Work to complete => From the entries, copy each line that includes "round".

Dataset entries:
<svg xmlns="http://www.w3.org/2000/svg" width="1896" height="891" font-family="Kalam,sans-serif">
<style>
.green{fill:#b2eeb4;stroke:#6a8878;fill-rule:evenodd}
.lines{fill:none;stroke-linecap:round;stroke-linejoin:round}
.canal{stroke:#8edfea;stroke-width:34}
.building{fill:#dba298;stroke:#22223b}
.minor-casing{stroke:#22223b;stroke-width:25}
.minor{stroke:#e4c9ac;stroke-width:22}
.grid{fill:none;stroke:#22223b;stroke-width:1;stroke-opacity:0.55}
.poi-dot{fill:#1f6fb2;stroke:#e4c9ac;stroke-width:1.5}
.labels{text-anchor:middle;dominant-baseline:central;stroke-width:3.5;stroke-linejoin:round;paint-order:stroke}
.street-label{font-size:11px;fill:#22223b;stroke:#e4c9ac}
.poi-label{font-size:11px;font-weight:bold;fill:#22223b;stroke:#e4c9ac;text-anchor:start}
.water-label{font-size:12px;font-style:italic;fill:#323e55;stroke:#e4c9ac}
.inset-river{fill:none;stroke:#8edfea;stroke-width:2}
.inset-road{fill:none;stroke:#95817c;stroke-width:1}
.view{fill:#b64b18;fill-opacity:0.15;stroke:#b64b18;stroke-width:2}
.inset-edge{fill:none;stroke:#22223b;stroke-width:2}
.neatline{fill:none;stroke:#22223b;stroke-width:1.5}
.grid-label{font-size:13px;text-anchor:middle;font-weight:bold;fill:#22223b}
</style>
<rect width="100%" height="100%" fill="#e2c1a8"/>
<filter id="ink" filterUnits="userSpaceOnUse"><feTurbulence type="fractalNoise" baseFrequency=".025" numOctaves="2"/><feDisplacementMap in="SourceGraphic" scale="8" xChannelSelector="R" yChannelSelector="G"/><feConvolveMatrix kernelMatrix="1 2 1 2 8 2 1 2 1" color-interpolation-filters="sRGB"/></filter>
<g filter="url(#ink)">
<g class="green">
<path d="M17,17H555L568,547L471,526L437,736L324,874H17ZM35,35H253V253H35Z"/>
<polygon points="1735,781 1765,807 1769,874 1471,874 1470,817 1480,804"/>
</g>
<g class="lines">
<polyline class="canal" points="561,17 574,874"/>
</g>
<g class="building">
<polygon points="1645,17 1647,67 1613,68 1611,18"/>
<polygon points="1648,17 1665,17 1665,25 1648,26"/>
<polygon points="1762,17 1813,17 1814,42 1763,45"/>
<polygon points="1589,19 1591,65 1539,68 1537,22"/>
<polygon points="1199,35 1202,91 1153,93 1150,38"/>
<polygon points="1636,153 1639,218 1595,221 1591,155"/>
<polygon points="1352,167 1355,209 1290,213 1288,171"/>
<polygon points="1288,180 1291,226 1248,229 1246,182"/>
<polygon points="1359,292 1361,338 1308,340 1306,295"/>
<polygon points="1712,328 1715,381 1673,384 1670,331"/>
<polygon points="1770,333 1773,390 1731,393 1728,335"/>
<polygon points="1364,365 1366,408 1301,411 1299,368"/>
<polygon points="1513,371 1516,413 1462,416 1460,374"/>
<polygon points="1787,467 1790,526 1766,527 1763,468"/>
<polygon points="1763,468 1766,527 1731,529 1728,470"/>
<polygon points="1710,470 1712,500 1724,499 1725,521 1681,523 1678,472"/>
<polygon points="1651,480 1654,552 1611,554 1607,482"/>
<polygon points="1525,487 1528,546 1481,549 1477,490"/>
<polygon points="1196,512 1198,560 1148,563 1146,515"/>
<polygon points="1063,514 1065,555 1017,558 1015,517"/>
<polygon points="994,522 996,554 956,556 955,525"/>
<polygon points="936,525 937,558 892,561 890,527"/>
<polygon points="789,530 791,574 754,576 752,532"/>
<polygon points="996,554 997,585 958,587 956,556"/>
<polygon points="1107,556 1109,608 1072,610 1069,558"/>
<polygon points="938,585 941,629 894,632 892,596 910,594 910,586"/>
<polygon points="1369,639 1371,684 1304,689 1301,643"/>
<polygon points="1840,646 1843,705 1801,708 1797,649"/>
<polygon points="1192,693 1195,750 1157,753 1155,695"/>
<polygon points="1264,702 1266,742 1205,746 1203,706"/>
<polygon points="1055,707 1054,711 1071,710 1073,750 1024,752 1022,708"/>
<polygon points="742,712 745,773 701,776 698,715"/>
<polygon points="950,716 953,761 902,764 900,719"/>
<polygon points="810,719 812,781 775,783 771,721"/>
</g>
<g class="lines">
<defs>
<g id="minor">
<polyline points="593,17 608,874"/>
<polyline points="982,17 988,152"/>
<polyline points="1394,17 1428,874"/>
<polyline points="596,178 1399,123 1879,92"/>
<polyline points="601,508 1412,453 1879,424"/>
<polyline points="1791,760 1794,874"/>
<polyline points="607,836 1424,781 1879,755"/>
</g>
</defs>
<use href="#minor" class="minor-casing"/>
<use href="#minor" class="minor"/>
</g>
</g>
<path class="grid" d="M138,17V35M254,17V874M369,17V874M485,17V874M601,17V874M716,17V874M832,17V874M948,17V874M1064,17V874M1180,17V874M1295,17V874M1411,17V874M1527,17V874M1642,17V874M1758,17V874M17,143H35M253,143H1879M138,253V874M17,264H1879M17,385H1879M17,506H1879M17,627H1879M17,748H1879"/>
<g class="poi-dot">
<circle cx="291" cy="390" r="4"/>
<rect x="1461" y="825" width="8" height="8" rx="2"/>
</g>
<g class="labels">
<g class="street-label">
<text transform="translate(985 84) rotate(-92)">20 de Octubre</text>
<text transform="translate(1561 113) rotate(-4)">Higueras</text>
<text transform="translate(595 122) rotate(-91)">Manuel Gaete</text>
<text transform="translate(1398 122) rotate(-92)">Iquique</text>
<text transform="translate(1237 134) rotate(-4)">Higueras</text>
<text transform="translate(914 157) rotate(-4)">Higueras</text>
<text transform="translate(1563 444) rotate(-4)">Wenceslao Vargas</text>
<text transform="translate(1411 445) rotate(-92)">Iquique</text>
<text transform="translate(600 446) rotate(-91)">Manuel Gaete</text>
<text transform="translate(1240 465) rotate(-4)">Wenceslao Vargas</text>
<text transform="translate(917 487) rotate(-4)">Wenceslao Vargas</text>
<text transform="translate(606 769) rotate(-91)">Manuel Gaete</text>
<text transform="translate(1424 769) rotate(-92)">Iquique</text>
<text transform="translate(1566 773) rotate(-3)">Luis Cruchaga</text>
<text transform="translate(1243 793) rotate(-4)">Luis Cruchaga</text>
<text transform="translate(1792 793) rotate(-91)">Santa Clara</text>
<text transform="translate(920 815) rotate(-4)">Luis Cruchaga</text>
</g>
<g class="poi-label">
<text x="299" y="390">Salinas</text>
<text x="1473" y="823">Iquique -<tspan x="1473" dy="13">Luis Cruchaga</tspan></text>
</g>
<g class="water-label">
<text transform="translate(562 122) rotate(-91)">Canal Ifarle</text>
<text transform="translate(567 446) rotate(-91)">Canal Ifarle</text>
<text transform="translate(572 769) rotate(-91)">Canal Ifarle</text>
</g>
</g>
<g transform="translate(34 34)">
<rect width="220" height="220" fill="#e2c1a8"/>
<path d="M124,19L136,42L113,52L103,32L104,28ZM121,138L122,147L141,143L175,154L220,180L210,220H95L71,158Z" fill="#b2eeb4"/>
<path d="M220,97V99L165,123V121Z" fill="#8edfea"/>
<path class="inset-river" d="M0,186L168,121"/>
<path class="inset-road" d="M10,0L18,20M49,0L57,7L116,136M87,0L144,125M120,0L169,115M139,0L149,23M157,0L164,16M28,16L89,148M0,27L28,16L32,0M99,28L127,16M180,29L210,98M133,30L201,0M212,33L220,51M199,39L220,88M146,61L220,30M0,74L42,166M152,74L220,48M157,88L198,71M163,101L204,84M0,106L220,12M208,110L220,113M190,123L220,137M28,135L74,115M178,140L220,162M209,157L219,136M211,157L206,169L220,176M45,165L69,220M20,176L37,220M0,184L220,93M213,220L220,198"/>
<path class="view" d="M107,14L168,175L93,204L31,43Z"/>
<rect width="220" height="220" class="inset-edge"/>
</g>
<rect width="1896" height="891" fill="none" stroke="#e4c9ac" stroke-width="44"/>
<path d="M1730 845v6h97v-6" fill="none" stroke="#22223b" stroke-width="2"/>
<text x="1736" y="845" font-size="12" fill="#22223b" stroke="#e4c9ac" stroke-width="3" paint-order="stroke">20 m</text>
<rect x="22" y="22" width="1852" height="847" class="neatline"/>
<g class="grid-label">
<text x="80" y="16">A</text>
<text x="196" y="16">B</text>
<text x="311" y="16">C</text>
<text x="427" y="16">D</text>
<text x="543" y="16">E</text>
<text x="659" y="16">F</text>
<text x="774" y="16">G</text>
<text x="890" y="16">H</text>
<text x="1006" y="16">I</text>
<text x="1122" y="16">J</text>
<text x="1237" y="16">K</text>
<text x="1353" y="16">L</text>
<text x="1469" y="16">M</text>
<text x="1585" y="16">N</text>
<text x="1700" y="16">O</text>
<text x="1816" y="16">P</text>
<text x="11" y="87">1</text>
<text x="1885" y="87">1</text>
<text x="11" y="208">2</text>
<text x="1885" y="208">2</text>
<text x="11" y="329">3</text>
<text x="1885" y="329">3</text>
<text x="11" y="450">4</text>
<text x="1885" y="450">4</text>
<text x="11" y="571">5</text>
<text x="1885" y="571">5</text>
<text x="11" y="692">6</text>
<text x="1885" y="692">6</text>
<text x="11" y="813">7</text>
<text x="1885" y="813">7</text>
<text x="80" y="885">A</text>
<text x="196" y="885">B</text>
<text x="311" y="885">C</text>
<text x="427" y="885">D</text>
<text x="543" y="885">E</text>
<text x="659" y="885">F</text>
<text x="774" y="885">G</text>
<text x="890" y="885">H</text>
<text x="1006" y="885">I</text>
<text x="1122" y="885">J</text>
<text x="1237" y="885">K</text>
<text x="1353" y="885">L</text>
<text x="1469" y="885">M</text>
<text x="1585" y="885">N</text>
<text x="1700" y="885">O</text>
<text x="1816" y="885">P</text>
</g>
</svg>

Answer section =>
.lines{fill:none;stroke-linecap:round;stroke-linejoin:round}
.labels{text-anchor:middle;dominant-baseline:central;stroke-width:3.5;stroke-linejoin:round;paint-order:stroke}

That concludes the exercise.